La doble definición de la palabra “crueldad” del Diccionario de la Real Academia Española es: “Inhumanidad, fiereza de ánimo, impiedad. II. Acción inhumana”. Ya vemos, palabras que conducen todas a la falta de integridad, de principios y de consideración, de reciprocidad digna hacia nuestros semejantes. Casos emblemáticos los ha habido en buena parte de los enfrentamientos bélicos, en casos de persecución por motivos raciales, étnicos, religiosos o de género. Y por supuesto de orden privado, desde violencia de género hasta casos, ya que estamos hablando de arte, de persecuciones de artistas y escritores en tiempos oscuros en sociedades totalitarias. 

¿Qué es la crueldad, además de algo capaz de causar daños de naturaleza incalculable? ¿es producto de la idiosincrasia de un sujeto o un impulsivo e irreflexivo arranque de las pasiones en un momento incontrolable? ¿es también, como lo ha estudiado el psicoanálisis, una perversión que la tiene como síntoma? ¿qué revela el agresor de sí mismo? ¿es reparable? En caso de ser irreparable ¿qué hacer? ¿cómo se planta el sujeto cruel frente al daño que ha infligido, si es un sujeto ético? ¿procura acercarse hacia la persona a la que dañó con el objeto de solicitar su perdón? ¿es posible el perdón en todos los casos? Hay ocasiones en que ciertos sujetos no han medido los alcances de su conducta. Y en ocasiones han actuado de modo inteligente y hasta sofisticado o sutil, como en varias piezas de Shakespeare, lo que agudiza más el daño porque vuelve la crueldad más ambigua, por un lado. Por el otro, un modo de la agresión más complejo. 

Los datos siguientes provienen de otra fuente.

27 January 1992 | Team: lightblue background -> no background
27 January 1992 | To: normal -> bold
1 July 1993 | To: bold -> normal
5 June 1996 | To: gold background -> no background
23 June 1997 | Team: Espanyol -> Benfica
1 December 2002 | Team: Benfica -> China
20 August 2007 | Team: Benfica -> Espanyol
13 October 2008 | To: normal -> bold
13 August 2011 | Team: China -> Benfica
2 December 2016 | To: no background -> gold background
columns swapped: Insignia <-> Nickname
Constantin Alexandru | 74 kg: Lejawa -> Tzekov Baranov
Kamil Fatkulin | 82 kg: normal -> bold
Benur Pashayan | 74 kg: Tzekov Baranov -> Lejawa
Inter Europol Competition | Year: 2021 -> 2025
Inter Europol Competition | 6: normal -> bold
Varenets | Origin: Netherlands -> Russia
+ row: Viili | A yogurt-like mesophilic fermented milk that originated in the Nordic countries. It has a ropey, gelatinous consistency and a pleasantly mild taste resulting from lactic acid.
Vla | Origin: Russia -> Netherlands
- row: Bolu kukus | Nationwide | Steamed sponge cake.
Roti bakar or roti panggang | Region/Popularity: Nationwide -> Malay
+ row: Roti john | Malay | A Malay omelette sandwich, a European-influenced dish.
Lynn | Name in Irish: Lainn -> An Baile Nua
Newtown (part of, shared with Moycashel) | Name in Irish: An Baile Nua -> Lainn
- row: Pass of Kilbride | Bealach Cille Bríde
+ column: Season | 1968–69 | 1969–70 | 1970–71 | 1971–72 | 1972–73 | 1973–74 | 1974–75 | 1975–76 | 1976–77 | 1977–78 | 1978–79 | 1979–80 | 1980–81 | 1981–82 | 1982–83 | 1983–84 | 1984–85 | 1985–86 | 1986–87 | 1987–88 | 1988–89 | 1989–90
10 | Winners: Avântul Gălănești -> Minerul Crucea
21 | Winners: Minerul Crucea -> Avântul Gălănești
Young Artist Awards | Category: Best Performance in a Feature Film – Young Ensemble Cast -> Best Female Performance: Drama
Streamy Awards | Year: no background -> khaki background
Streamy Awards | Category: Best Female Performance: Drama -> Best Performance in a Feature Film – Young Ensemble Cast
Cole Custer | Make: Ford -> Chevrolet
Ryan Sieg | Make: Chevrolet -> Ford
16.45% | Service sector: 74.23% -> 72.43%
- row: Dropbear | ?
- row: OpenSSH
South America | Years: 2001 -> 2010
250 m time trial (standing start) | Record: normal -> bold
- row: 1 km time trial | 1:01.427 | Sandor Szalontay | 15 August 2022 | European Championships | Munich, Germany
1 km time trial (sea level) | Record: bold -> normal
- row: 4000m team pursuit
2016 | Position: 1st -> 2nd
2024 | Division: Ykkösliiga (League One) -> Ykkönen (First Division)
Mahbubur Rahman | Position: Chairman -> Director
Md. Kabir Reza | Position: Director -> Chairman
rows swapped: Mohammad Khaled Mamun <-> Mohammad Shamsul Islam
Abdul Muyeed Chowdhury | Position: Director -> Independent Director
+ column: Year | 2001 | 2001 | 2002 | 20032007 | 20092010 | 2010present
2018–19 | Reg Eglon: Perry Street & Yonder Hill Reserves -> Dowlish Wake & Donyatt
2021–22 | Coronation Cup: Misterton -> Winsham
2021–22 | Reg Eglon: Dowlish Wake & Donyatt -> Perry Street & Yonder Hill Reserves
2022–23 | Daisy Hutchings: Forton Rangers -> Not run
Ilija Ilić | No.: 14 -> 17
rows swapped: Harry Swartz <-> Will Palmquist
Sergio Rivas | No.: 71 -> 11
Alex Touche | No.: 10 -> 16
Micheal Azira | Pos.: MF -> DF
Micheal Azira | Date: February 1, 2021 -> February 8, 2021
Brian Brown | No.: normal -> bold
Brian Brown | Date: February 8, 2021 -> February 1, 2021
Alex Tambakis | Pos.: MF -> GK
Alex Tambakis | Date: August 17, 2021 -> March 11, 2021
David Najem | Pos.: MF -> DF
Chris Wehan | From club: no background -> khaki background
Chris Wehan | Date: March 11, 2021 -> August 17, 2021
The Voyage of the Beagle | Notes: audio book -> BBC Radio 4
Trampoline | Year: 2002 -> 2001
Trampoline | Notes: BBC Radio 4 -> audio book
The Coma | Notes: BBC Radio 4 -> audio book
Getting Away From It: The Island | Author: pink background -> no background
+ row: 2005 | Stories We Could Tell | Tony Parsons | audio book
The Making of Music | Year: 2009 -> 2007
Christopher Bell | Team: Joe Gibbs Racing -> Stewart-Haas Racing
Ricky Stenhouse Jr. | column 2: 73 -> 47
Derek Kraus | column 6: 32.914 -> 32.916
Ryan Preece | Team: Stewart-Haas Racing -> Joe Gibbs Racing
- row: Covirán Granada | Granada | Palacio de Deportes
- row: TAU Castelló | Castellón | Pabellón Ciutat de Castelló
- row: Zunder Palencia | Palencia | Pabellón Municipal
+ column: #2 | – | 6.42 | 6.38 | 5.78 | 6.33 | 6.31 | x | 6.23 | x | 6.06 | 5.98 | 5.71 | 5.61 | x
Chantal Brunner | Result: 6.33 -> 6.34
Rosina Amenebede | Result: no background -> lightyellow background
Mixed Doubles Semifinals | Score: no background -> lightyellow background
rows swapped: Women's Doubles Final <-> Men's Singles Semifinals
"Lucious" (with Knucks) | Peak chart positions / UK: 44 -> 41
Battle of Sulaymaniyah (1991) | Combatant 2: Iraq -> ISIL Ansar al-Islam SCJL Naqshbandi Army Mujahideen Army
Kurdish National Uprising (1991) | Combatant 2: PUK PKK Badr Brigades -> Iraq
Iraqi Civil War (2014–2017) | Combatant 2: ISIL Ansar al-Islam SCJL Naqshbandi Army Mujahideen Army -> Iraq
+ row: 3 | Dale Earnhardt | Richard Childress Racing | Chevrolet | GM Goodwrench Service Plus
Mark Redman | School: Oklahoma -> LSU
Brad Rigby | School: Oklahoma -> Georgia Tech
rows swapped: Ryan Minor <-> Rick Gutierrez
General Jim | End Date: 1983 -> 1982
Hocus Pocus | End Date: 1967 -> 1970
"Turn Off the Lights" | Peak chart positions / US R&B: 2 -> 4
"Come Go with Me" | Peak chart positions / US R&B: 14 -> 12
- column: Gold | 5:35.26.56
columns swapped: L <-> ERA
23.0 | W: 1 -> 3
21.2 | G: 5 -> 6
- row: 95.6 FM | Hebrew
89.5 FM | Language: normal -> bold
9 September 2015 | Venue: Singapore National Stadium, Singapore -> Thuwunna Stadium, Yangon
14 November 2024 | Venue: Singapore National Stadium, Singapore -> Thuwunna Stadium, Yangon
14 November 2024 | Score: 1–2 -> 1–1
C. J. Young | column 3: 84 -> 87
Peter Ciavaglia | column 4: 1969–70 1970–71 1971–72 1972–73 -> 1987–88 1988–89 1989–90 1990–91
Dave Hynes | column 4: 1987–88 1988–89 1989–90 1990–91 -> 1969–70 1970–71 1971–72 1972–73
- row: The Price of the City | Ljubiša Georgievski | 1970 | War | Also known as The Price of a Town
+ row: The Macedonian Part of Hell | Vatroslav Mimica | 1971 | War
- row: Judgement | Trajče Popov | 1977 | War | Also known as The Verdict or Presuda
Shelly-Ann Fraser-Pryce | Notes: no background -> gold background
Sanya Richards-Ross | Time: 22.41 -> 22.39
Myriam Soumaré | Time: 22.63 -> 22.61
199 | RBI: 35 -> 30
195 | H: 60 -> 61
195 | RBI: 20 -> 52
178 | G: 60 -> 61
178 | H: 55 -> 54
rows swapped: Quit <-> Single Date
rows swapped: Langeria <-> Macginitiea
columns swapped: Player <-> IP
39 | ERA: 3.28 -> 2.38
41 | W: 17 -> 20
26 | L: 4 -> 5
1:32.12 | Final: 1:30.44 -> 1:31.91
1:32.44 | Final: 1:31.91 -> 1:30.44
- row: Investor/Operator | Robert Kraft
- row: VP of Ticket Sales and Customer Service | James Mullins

 En cualquier caso, no me parece que sea ni conveniente ni procedente generalizar.  Diría que la crueldad es una emoción destructiva. Puede llegar a ser físicamente violenta. Que a la víctima la afecta según la medida y el alcance del acto, de su personalidad. Y, por supuesto, el daño es siempre  proporcional al nivel de la crueldad infligida. Pero si el sujeto agredido permanece con vida (que no fue el caso del hijo del Zar “Iván el Terrible”), el daño que se le ha causado será la prueba más contundente, de la identidad profunda del sujeto agresor o que agravia. Y de lo que puede llegar a ser capaz. De ahí en más, o la Justicia o la víctima (según los casos) serán quienes decidan cuál será el desenlace de ese conflicto o de esa ofensa. De ese atentado, en realidad. Así como el rumbo que adopte la situación en los términos en que ha sido planteada por parte del oprobioso causante del suceso en el cual la crueldad se ejecutó.